Even homes with ‘dads’ isn’t the answer. Mostly because 99% of the ‘men’ I know under 50, turned in their spines, voices and balls right after the Three Ring Ceremony. [one on her hand, one on his hand, one in his nose….] And I can’t see how ‘men’ who don’t act, talk, dress or live as being ‘male’, can raise sons who are ‘male’.
It’d be like attempting to teach a bird to fly, and we don’t have wings. You can’t teach what you don’t know and can’t do. Including something as simple as being a fine, upstanding, gun owning, non-murdering, helpful man in America.
You’d probably like http://artofmanliness.com/ , if you aren’t already familiar with the site. Lots in line with strength and dignity, not the radical feminist idea of the brutish thug.
I am waiting to see what meds he was on. That is one the key things that changed since the 1950’s, the type of medication being used to ‘help” those with behavioral problems.
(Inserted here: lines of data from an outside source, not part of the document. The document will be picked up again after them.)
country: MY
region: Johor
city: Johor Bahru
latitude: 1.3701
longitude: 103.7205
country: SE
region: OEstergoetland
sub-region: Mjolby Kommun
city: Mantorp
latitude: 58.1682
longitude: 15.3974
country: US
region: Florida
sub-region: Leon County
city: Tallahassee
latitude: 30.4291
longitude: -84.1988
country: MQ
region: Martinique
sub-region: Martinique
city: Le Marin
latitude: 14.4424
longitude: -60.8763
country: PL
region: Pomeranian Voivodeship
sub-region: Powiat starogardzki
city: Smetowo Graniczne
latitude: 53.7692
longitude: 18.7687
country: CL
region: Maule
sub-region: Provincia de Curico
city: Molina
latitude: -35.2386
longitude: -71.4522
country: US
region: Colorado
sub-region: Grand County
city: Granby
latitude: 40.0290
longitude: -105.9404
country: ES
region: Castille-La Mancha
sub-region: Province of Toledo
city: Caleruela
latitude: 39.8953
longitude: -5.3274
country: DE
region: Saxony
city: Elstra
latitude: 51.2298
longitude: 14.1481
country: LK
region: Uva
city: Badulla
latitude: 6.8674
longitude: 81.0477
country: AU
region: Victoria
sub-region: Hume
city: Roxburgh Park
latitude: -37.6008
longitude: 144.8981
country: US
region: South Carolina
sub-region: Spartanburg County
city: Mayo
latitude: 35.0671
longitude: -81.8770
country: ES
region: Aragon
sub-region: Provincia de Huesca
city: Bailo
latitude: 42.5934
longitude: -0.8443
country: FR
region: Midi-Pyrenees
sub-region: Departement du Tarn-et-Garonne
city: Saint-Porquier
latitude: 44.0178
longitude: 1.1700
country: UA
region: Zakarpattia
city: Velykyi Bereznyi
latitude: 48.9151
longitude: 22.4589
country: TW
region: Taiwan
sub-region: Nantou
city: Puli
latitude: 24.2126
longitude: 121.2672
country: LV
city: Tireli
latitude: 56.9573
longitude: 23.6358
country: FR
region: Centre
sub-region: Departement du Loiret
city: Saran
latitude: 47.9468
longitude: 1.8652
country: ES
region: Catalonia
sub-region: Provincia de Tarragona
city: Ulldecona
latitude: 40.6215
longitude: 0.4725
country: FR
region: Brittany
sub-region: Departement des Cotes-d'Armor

http://articles.mercola.com/sites/articles/archive/2011/02/02/top-ten-legal-drugs-linked-to-violence.aspx
Not enough male role models => mass shootings
Seems a long bow to stretch.
No longer than “if we’d banned high-capacity magazines, this wouldn’t have happened.”
Fine, if we’d banned high-capacity magazines, mass killings would still likely happen.
Did saying that suddenly make “Not enough male role models => mass shootings” more likely?
Did saying that suddenly make “Not enough male role models => mass shootings” more likely?
Nah, but it does make you a little less hypocritical. And that’s a worthy goal of its own.
Wouldn’t I first need to be hypocritical before I could be made less hypocritical??
When have you not been hypocritical?
They discuss the subject (in passing) of how boys are treated in schools these day in this book.
If I can find my copy I think it references a book by the authors on this specific subject.
Oh, come on, everybody. The way to reduce mass shootings is to pass a law against mass shootings. Why isn’t this obvious to everyone?